Are Rates Unfair?

Business rates are a tax on property and collected to pay for public services. They are charged to the occupier or to the owner of the property at a lower level if vacant. Business rates are necessary but like all taxes they should be fair and sufficiently flexible to reflect commercial and economic realities.

A necessary evil

Property rates in some guise or another have been in operation since the 16th century and have grown to be a favourite of governments and policy makers.

Governments like them because they are easy to collect and difficult to avoid which provide an attractive combination for those charged with collection.

In recent years however business rates have increased at a time when other costs have fallen and are therefore out of sync with everyday market realities.

In today’s climate rates as a form of taxation are raised to generate income for local and central government to deliver essential and non-essential services.

Retailers, supermarkets, hotels, offices, licensed premises, warehouses, commercial buildings and even car parks all pay annual rates bills.

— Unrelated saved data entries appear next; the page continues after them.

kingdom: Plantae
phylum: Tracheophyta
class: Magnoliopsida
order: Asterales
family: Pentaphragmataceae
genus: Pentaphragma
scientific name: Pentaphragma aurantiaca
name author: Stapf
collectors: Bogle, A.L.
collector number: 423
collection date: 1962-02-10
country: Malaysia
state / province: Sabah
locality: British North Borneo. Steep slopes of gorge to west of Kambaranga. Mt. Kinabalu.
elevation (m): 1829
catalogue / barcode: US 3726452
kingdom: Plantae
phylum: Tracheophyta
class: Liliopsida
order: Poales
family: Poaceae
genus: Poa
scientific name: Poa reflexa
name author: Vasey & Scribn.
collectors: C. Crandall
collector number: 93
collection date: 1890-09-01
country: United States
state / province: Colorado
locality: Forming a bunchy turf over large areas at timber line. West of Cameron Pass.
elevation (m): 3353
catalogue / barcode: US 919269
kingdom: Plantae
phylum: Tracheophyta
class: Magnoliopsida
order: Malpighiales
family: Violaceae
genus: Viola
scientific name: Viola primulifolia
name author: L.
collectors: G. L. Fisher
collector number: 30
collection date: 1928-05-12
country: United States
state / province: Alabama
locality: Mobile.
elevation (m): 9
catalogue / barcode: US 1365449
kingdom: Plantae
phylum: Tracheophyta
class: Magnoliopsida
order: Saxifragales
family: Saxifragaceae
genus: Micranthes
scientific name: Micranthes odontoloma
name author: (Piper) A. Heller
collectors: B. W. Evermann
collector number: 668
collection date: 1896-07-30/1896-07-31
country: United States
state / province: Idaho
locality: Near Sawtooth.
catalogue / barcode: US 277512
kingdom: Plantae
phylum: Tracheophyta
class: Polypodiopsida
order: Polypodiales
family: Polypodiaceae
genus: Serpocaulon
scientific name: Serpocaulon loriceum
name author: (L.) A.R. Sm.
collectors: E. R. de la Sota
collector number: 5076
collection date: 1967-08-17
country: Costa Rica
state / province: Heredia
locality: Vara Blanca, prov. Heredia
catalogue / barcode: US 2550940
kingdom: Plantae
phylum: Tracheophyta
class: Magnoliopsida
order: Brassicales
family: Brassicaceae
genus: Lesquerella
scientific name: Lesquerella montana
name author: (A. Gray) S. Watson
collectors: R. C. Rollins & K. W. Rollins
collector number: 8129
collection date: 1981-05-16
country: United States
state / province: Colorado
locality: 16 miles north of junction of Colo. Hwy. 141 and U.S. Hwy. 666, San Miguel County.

There are however a number of reliefs that reduce or negate the need to pay in areas that include freight and transport, vacant buildings and small businesses.

These exemptions are now being reviewed as a way to increase the amount gathered and expand the base of those who pay and will have to pay in the future.

A sense of fairness

Taxation principals are based on the ability to raise money efficiently, flexibly, simply and with certainty in a way that is fair and equitable.

Business rates, depending on your point of view, are an ideal tax as they are predictable and reliable and can be amassed as forecast.

From a revenue perspective, businesses know what to expect and can plan accordingly; from a businesses perspective, they are burdened with an annual and increasing cost over which they have little influence and less control.

Revenue, however, have added another dimension to the review process that dictates all proposals must be cost neutral, which screams of unfairness.

Businesses as a result are caught in a no-win situation where the same or a greater amount of tax is demanded from the same or reducing pool of payers.

The unfairness of such arrangements is clear, particularly at a time when rates account for a disproportionately high percentage of business costs.

Unfairness also stems from the fact that traditional retailers pay significant rates bills even though online stores pay little and receive the same services.

Entrepreneurs and new start-up businesses similarly face considerable rates bills from the outset, which act as a barrier to enterprise.

The balance therefore has tipped in favour of unfairness not least because of the flawed missive from government stating that raising less revenue is not an option, even though flexibility is recognised as a key principle of any taxation system.

SO, business rates are needed to pay for public services but their perceived fairness is stretched to breaking point. And without fairness no tax is sustainable.